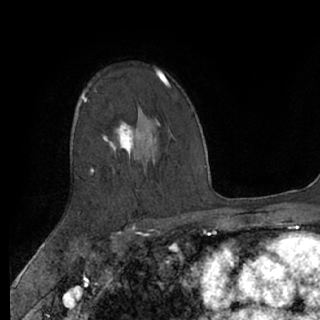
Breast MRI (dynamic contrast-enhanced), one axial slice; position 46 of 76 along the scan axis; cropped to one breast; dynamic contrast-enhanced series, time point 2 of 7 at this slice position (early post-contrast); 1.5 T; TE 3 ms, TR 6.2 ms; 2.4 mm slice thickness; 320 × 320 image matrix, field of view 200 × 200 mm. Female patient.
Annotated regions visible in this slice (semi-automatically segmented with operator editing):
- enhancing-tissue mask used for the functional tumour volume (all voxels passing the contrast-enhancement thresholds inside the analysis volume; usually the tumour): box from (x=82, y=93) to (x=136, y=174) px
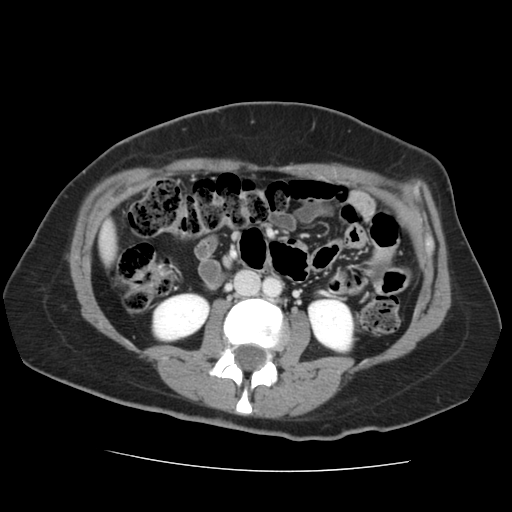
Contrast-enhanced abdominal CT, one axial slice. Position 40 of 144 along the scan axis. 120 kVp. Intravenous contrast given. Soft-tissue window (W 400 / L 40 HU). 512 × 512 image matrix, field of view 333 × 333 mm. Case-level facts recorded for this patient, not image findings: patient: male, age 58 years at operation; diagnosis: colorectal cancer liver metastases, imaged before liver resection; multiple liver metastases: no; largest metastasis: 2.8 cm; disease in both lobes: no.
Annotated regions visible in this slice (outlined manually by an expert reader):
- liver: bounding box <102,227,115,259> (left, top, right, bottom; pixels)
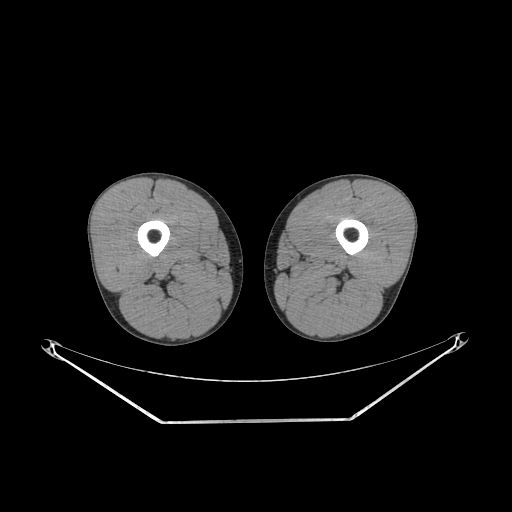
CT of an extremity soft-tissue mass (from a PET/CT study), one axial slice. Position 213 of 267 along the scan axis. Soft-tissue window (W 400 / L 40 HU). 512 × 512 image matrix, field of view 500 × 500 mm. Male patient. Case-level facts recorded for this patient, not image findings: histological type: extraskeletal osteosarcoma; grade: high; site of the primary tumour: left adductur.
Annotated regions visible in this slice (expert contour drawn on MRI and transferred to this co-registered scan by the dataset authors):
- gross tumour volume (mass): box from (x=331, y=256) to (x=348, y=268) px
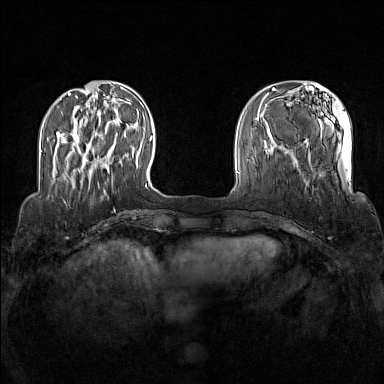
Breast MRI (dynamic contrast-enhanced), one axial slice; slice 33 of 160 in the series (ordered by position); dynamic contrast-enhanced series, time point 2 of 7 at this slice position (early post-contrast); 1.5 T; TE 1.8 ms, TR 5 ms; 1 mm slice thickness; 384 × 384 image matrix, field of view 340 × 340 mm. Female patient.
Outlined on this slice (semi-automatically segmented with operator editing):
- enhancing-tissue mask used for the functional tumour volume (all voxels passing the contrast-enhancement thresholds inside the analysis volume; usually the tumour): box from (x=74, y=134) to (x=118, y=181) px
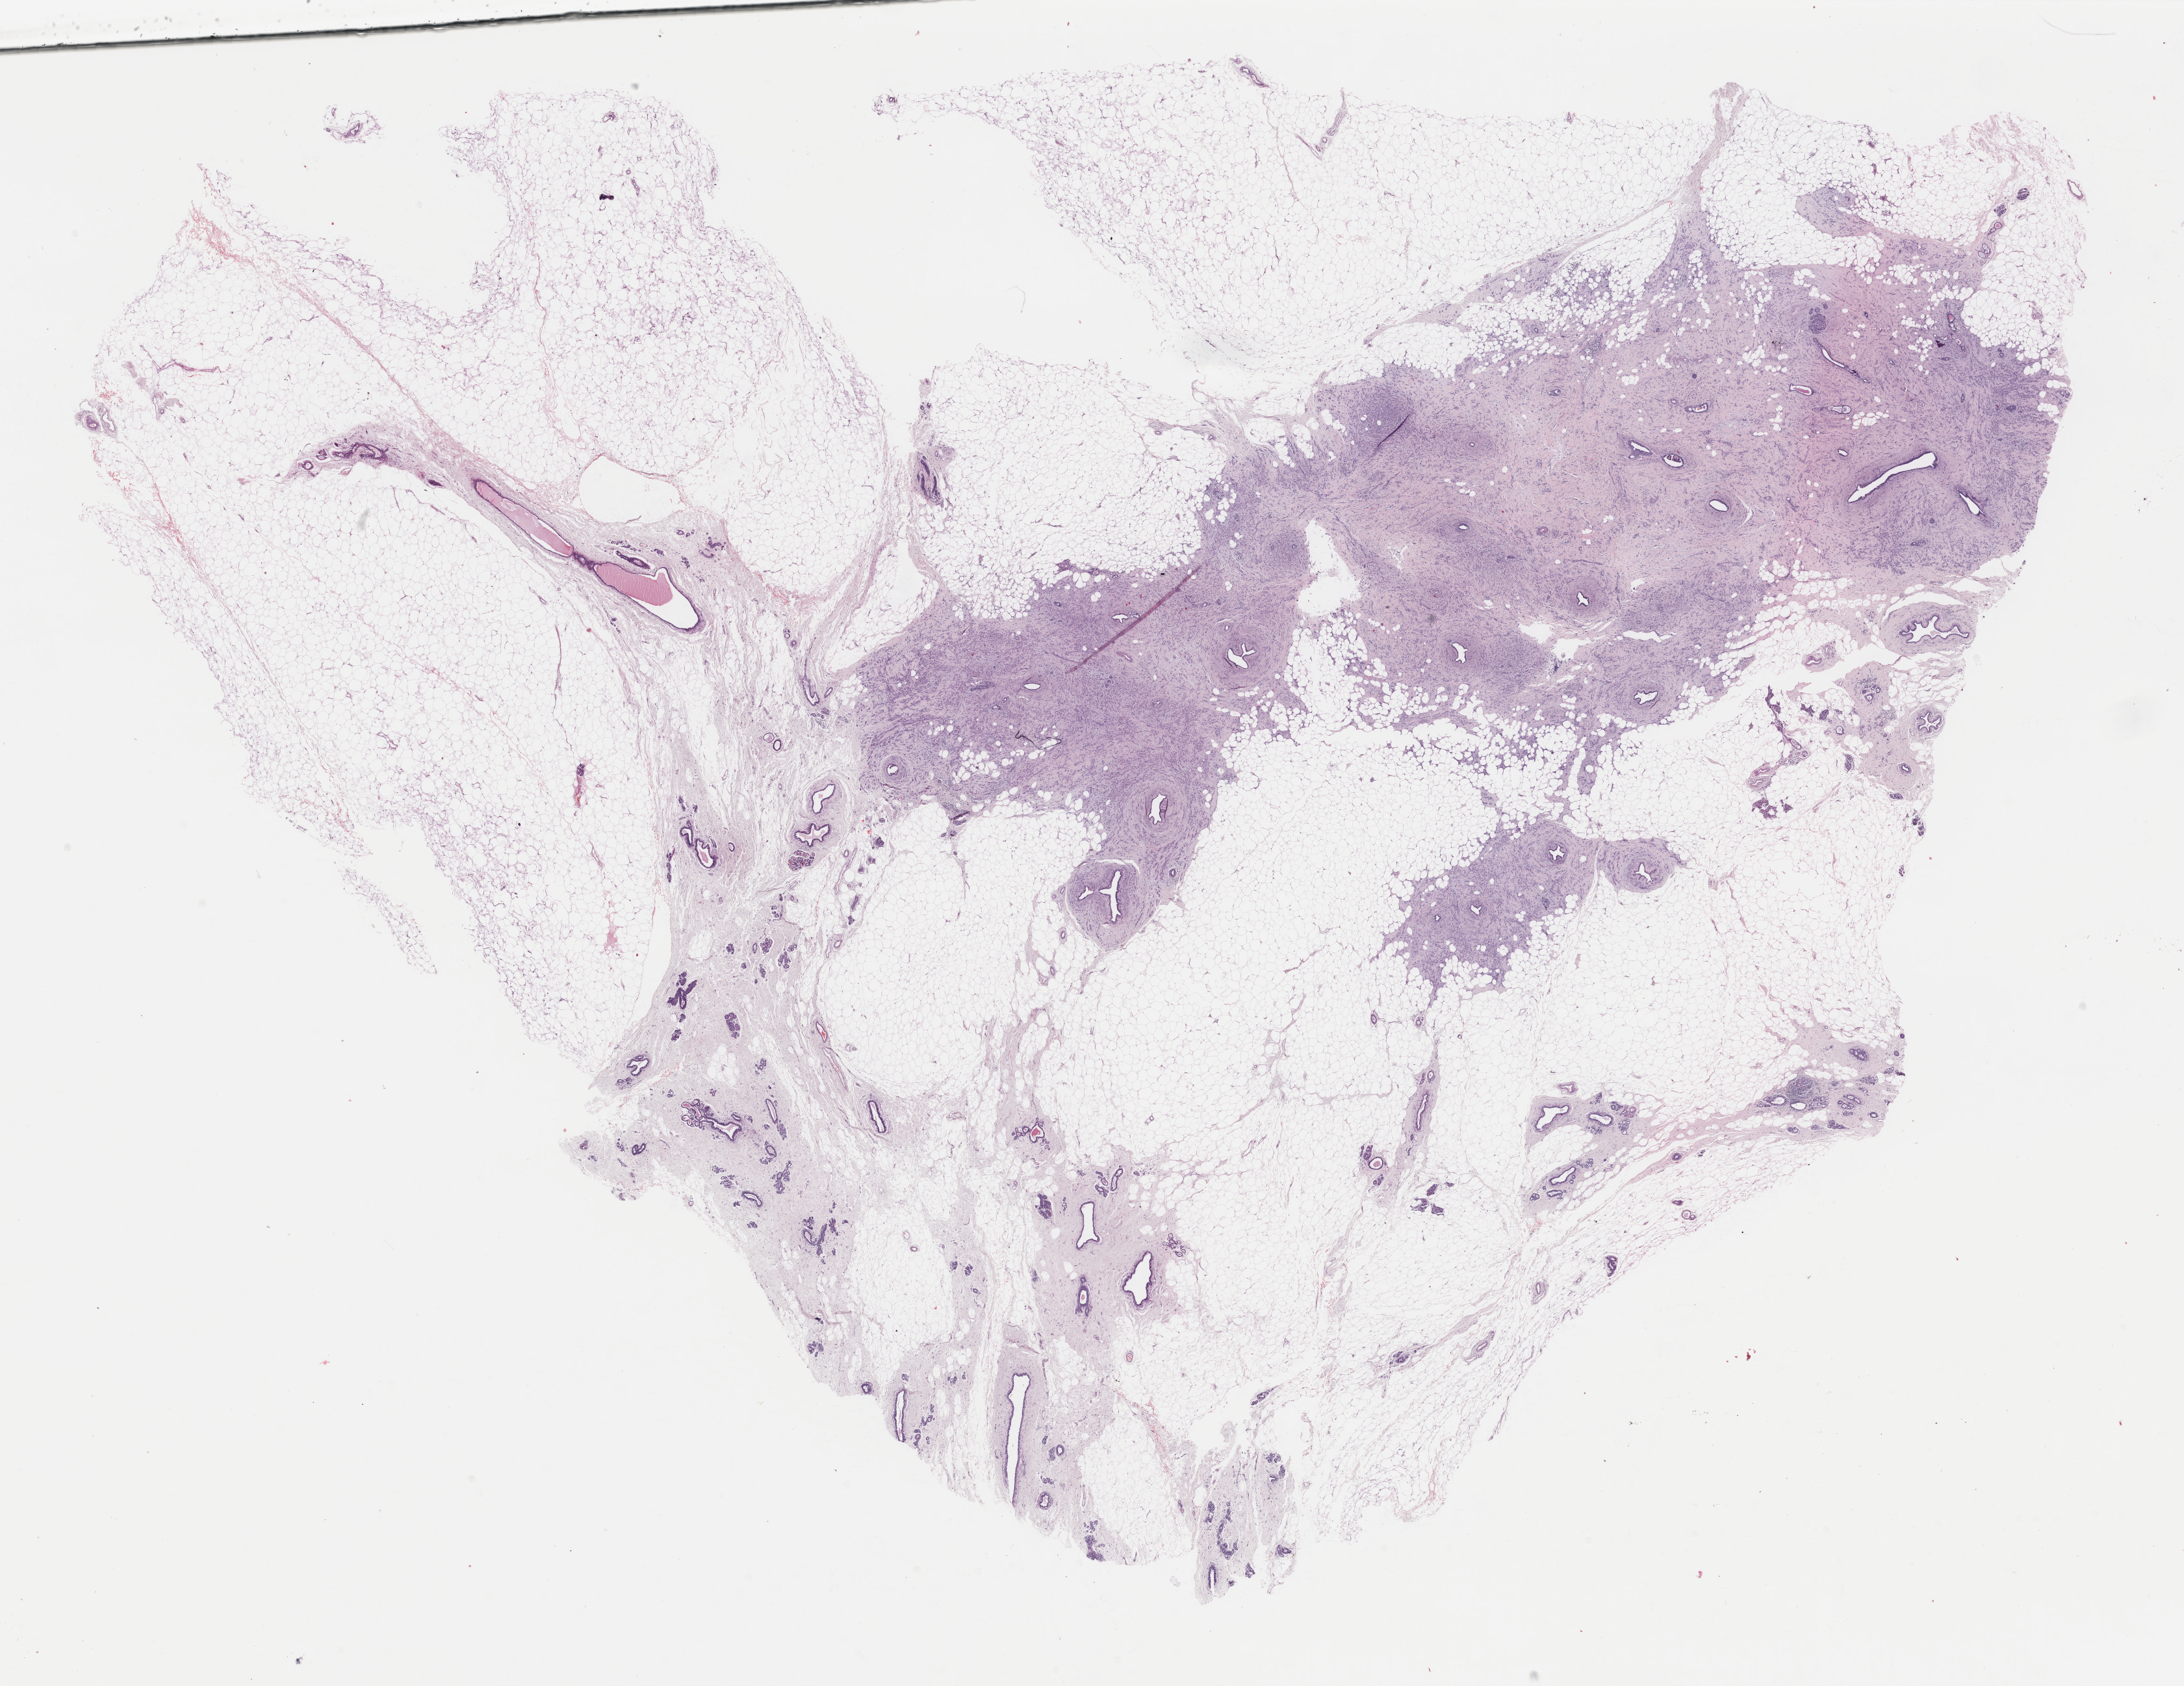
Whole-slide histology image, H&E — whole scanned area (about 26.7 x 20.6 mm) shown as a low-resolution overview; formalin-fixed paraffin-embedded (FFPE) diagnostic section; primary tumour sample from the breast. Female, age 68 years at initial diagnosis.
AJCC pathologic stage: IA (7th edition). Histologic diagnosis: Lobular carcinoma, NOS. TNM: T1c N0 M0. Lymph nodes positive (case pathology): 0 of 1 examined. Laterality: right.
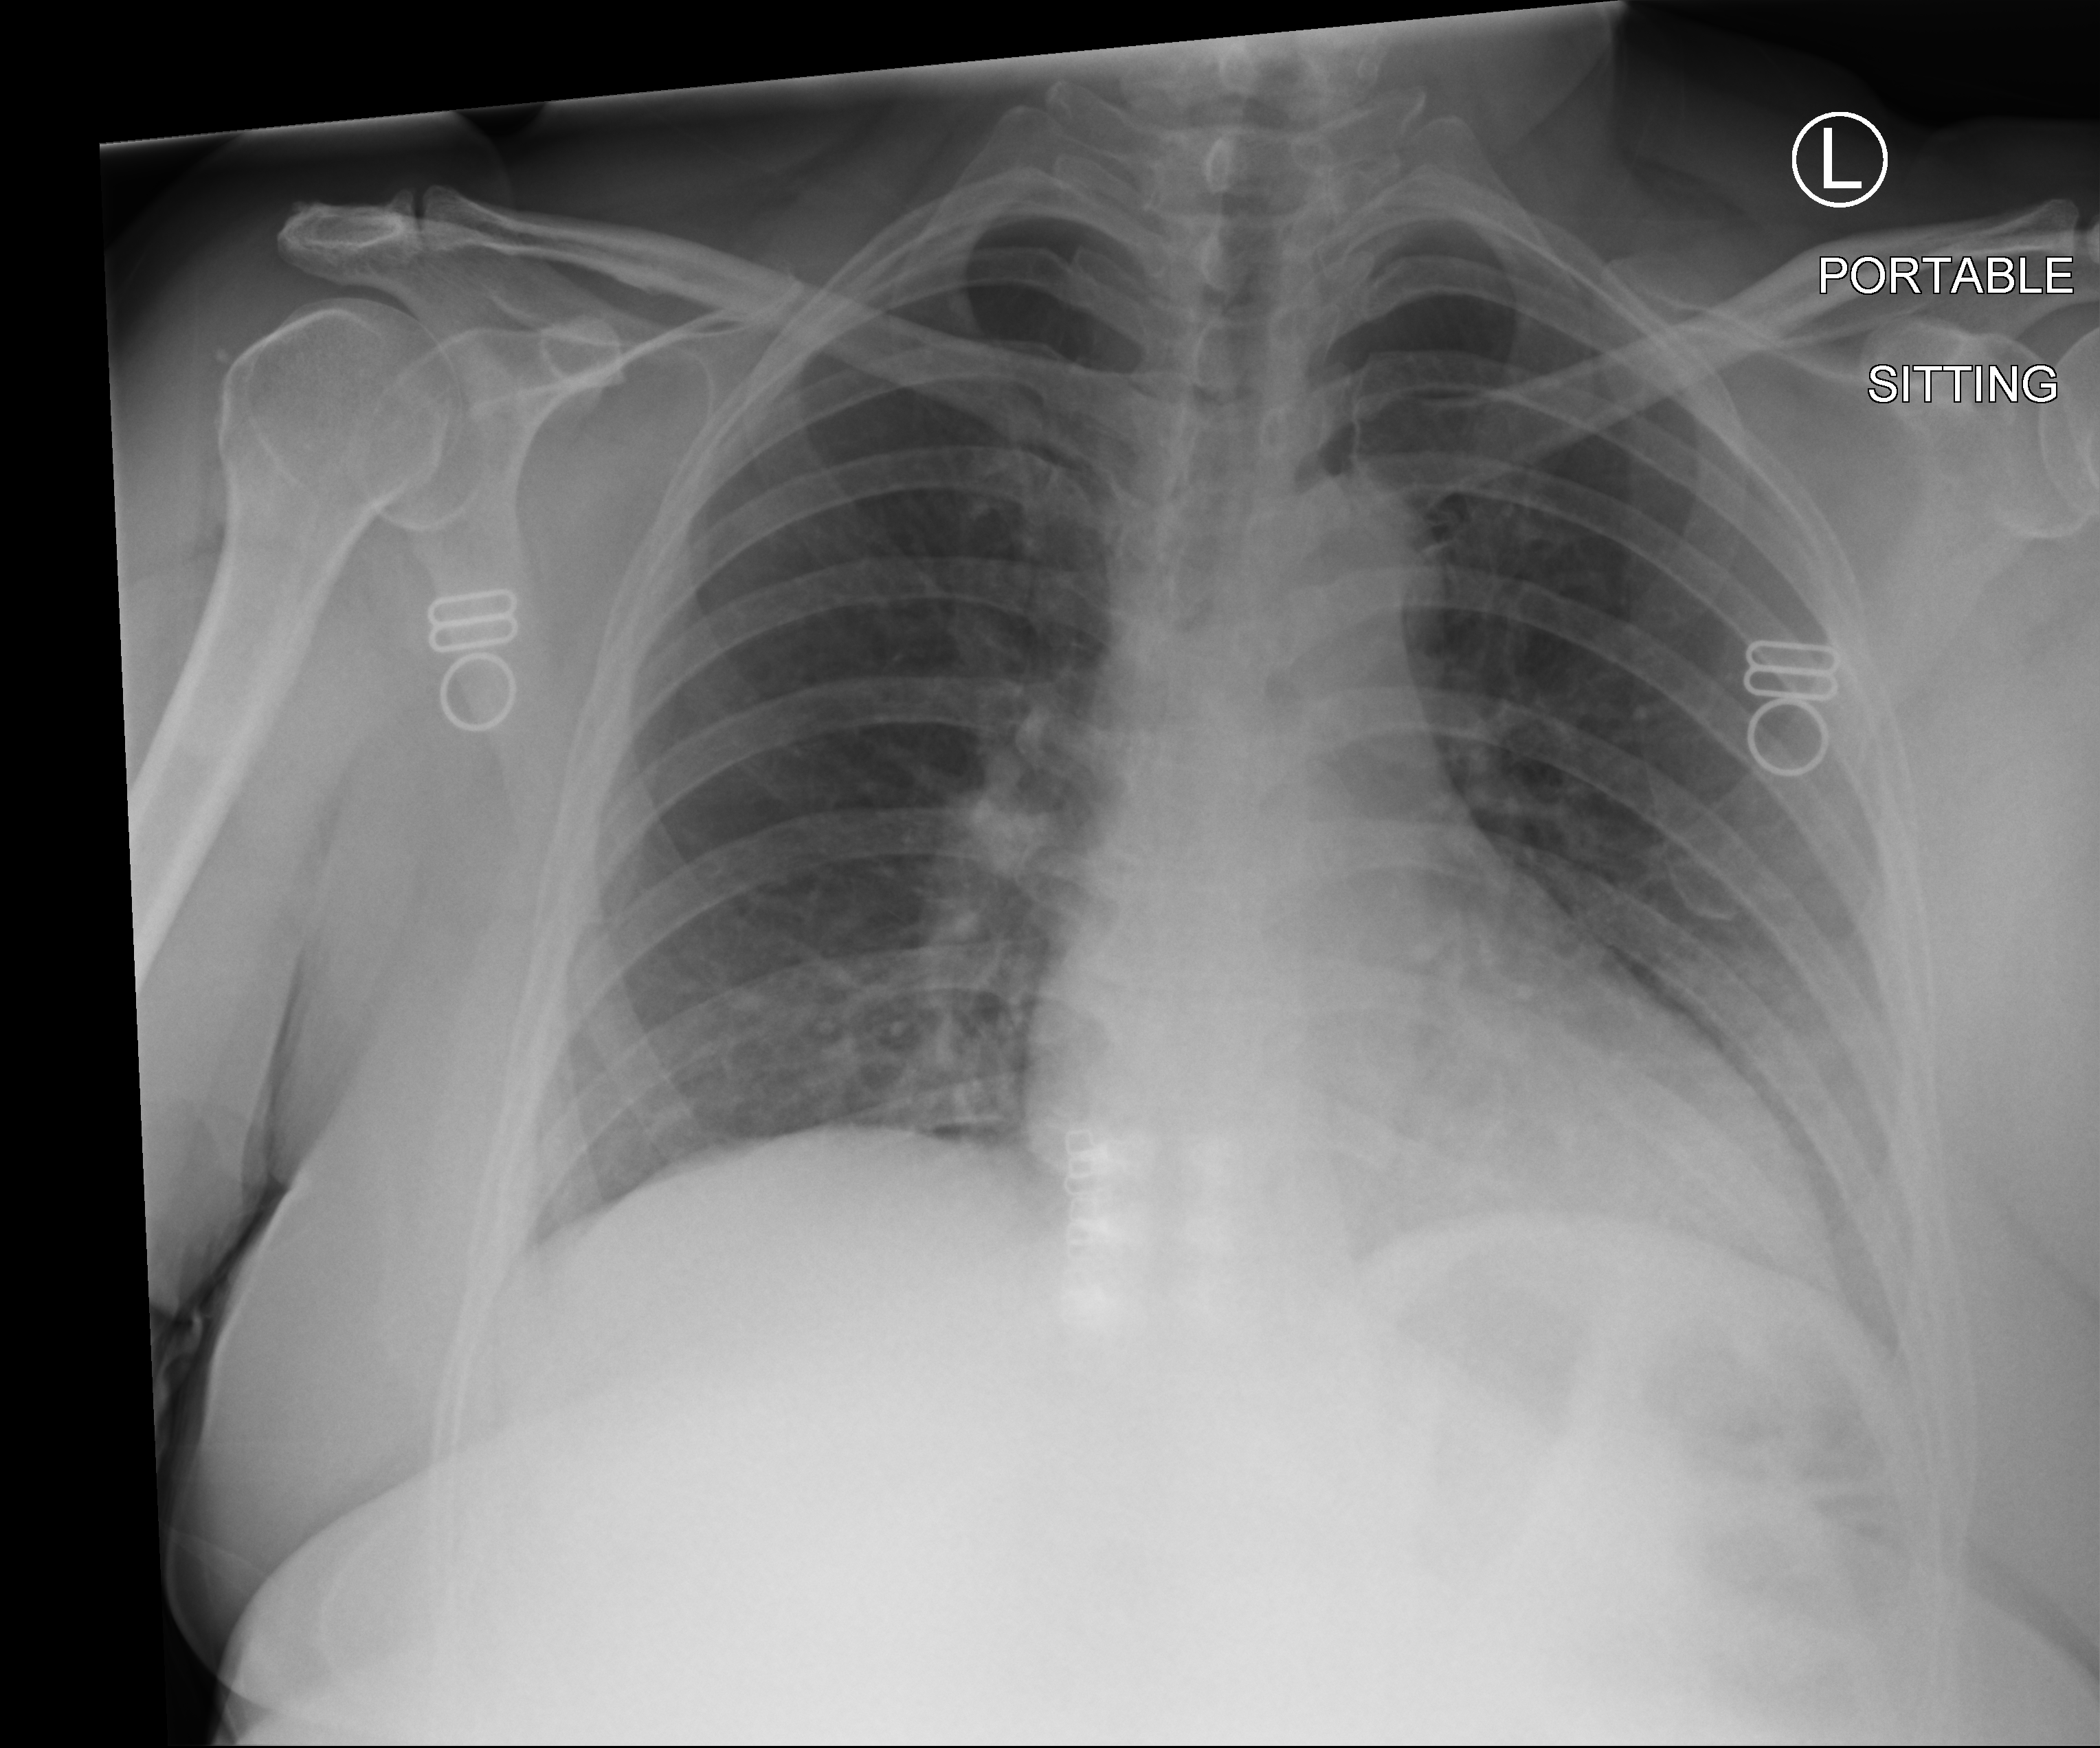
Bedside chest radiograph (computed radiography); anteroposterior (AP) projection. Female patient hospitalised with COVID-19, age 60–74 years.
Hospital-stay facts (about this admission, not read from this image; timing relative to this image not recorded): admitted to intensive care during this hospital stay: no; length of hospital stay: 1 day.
^^^^^^^^
Omit the pictures; print the records above exactly.

Exercise response –
Breast MRI (dynamic contrast-enhanced), one axial slice; position 46 of 76 along the scan axis; cropped to one breast; dynamic contrast-enhanced series, time point 2 of 7 at this slice position (early post-contrast); 1.5 T; TE 3 ms, TR 6.2 ms; 2.4 mm slice thickness; 320 × 320 image matrix, field of view 200 × 200 mm. Female patient.
Annotated regions visible in this slice (semi-automatically segmented with operator editing):
- enhancing-tissue mask used for the functional tumour volume (all voxels passing the contrast-enhancement thresholds inside the analysis volume; usually the tumour): box from (x=82, y=93) to (x=136, y=174) px
Contrast-enhanced abdominal CT, one axial slice. Position 40 of 144 along the scan axis. 120 kVp. Intravenous contrast given. Soft-tissue window (W 400 / L 40 HU). 512 × 512 image matrix, field of view 333 × 333 mm. Case-level facts recorded for this patient, not image findings: patient: male, age 58 years at operation; diagnosis: colorectal cancer liver metastases, imaged before liver resection; multiple liver metastases: no; largest metastasis: 2.8 cm; disease in both lobes: no.
Annotated regions visible in this slice (outlined manually by an expert reader):
- liver: bounding box <102,227,115,259> (left, top, right, bottom; pixels)
CT of an extremity soft-tissue mass (from a PET/CT study), one axial slice. Position 213 of 267 along the scan axis. Soft-tissue window (W 400 / L 40 HU). 512 × 512 image matrix, field of view 500 × 500 mm. Male patient. Case-level facts recorded for this patient, not image findings: histological type: extraskeletal osteosarcoma; grade: high; site of the primary tumour: left adductur.
Annotated regions visible in this slice (expert contour drawn on MRI and transferred to this co-registered scan by the dataset authors):
- gross tumour volume (mass): box from (x=331, y=256) to (x=348, y=268) px
Breast MRI (dynamic contrast-enhanced), one axial slice; slice 33 of 160 in the series (ordered by position); dynamic contrast-enhanced series, time point 2 of 7 at this slice position (early post-contrast); 1.5 T; TE 1.8 ms, TR 5 ms; 1 mm slice thickness; 384 × 384 image matrix, field of view 340 × 340 mm. Female patient.
Outlined on this slice (semi-automatically segmented with operator editing):
- enhancing-tissue mask used for the functional tumour volume (all voxels passing the contrast-enhancement thresholds inside the analysis volume; usually the tumour): box from (x=74, y=134) to (x=118, y=181) px
Whole-slide histology image, H&E — whole scanned area (about 26.7 x 20.6 mm) shown as a low-resolution overview; formalin-fixed paraffin-embedded (FFPE) diagnostic section; primary tumour sample from the breast. Female, age 68 years at initial diagnosis.
AJCC pathologic stage: IA (7th edition). Histologic diagnosis: Lobular carcinoma, NOS. TNM: T1c N0 M0. Lymph nodes positive (case pathology): 0 of 1 examined. Laterality: right.
Bedside chest radiograph (computed radiography); anteroposterior (AP) projection. Female patient hospitalised with COVID-19, age 60–74 years.
Hospital-stay facts (about this admission, not read from this image; timing relative to this image not recorded): admitted to intensive care during this hospital stay: no; length of hospital stay: 1 day.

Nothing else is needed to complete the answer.